Air Corps toxic chemical exposure victims don't have confidence in Tánaiste 

Air Corps toxic chemical exposure victims don't have confidence in Tánaiste 

Gavin Tobin. Picture: Larry Cummins

Survivors of exposure to toxic chemicals while in the Air Corps say they are not confident Micheál Martin can steer urgent change needed to reform the Defence Forces.

They say this is because he knew more than six years ago the extent of abuse in the Air Corps.

Whistleblowers say they briefed Mr Martin numerous times, and he in turn assured them he would support them in their fight for health and other supports needed because of their exposure to hazardous chemicals.

“I don’t think I have confidence in his ability to really deal with issues raised about the Air Corps and what was going on,” Gavin Tobin, a former aircraft mechanic who was exposed to dangerous chemicals when he was in the Air Corps, said.

When he was in opposition in 2017, we met him and he was fully briefed on abusive behaviour and members being exposed to chemicals. He knew all about it and was even prepared to attack the Government at the time.

“But if he can approve of a statutory process now, what has he been doing over the past six years? Why didn’t he set up an inquiry when he became Taoiseach?”

Mr Tobin, whose exposure to chemicals has severely damaged his health, initiated legal action against the Air Corps in 2013 after his case was reviewed by the personal injuries board.

His is a test case and is one of a number that have been launched by Air Corps members who claim their health was damaged due to exposure to chemicals.

Some of them, like Mr Tobin, were victims of a practice known as “tubbing”, which was referenced in the Independent Review Group report into abuse in the Defence Forces.

This is the practice where Air Corps personnel were dumped into barrels filled with a “combination of chemicals, oil, aeroplane fuel” and even dead animal carcasses for punishment, or initiation ceremonies.

The IRG report described as “particularly alarming” the failure to acknowledge or deal with claims of injury and serious health problems arising from exposure to hazardous chemicals in the Air Corps.
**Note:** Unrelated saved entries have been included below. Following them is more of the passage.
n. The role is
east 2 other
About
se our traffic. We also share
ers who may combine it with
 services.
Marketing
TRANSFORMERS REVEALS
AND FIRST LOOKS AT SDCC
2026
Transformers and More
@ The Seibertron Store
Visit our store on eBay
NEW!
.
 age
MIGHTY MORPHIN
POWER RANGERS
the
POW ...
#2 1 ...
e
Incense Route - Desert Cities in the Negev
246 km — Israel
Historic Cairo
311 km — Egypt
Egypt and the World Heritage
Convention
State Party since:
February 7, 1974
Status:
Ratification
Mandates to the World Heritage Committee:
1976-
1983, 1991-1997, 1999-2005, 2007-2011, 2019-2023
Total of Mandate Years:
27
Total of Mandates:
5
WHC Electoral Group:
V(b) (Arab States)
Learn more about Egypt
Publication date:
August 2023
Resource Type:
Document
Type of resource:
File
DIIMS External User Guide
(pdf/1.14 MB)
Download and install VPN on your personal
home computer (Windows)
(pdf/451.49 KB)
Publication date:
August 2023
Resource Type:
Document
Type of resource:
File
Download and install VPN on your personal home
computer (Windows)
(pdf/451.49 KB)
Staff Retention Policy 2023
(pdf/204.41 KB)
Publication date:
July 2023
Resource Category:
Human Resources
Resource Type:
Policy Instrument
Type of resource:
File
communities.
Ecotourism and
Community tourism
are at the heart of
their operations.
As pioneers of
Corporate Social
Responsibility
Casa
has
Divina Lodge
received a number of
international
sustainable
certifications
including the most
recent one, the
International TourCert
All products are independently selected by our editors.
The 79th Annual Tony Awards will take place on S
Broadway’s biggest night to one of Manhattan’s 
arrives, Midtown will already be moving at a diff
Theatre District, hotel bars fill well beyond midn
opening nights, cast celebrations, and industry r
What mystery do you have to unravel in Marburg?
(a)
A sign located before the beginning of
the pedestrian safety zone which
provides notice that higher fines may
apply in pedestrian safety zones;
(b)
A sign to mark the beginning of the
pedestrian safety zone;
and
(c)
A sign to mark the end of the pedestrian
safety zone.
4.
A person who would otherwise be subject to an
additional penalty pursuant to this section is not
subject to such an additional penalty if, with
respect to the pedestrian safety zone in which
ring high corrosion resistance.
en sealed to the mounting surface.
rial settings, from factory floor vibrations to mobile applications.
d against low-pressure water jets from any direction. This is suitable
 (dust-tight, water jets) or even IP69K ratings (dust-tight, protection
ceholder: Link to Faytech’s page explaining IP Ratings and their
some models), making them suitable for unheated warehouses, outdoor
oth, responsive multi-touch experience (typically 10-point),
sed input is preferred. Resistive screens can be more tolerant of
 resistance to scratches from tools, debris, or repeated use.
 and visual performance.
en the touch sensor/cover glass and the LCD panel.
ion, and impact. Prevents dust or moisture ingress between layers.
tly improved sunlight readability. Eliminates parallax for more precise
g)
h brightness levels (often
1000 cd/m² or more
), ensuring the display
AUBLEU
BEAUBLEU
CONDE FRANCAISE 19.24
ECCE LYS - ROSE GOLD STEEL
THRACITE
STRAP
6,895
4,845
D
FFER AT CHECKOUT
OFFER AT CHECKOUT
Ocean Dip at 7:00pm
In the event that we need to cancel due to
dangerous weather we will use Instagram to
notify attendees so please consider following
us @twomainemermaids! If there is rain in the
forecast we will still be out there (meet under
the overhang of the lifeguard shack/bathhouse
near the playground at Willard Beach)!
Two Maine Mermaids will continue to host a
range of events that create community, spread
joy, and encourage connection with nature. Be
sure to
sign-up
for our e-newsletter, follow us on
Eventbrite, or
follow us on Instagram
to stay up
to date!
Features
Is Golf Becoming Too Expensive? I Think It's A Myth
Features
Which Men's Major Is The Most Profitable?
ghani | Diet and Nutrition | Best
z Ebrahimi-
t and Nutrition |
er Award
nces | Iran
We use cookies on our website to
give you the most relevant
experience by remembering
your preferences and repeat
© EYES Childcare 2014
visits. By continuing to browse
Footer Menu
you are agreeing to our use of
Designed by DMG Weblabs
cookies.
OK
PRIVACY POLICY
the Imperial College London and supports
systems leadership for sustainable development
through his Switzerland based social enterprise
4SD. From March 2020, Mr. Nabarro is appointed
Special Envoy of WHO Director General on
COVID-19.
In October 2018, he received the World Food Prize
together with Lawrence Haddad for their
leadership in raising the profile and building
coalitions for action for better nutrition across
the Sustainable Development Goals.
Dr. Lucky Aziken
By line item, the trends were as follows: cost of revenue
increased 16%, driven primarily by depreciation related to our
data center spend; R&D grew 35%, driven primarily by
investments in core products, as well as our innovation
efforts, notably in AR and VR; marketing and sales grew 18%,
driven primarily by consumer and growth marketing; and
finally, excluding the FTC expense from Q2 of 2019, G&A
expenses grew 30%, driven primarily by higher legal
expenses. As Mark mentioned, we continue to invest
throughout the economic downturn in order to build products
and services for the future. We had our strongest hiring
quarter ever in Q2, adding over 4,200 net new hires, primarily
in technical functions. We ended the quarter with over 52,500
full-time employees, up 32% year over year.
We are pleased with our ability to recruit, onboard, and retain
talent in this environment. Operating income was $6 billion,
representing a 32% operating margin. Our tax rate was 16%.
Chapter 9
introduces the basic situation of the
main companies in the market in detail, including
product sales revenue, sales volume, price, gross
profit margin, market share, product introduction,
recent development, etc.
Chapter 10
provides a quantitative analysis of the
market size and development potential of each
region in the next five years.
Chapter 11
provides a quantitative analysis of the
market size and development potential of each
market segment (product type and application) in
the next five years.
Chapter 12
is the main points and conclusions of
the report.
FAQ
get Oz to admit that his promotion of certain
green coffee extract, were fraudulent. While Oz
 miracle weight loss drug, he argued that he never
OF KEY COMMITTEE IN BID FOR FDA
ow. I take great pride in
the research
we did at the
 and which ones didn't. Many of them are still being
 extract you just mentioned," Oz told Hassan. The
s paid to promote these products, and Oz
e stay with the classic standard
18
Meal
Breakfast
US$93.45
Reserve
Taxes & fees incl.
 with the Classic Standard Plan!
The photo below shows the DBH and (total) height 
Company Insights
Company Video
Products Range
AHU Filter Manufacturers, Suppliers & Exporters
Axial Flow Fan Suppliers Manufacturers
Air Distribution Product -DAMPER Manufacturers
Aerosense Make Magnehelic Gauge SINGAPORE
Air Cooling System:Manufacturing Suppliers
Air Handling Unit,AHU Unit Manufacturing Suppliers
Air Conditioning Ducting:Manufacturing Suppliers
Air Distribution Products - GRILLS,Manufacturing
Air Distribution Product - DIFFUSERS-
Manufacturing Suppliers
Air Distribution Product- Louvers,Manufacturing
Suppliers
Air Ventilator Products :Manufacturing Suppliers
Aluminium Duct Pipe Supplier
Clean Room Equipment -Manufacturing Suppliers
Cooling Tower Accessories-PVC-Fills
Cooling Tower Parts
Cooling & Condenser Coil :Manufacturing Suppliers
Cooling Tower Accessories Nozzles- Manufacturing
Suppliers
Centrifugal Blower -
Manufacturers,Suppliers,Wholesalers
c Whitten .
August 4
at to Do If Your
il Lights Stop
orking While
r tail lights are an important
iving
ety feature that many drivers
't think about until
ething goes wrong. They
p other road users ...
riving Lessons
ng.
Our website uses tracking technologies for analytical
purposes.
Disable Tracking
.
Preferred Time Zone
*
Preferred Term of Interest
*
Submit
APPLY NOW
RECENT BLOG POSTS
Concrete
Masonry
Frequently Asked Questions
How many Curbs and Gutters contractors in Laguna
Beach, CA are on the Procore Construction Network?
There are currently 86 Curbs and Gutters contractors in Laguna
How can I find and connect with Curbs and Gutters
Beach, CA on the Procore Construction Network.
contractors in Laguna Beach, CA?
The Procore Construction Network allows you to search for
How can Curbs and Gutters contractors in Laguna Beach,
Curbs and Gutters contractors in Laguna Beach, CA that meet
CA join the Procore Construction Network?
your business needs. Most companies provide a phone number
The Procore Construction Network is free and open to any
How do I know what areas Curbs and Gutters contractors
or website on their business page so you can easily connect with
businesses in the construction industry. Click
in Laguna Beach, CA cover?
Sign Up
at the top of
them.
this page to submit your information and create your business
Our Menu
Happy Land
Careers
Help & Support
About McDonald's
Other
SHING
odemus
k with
It has recommended that a statutory “fact-finding process” be initiated to identify systemic failures in the Defence Forces complaints system.

This should, the panel noted, see whether there have been issues raised in the investigation of complaints concerning health and safety issues in the Air Corps in relation to the maintenance and use of hazardous chemicals and the investigation of air accidents.

It also noted that on foot of complaints concerning health and safety in the Air Corps, a health and safety audit unearthed “numerous serious allegations of wrongdoing”.

Survivors, like Mr Tobin, reported cases of cancers and infertility allegedly arising from poor work practices.

Back in February 2017, when he was leader of the then opposition, Mr Martin demanded to know why it was taking the government so long to respond to allegations made by a number of whistleblowers.

He also asked if the government would commission an independent board of inquiry into an issue that he said he believed “could represent a serious scandal”.

He also attacked as “unacceptable” the response by the State.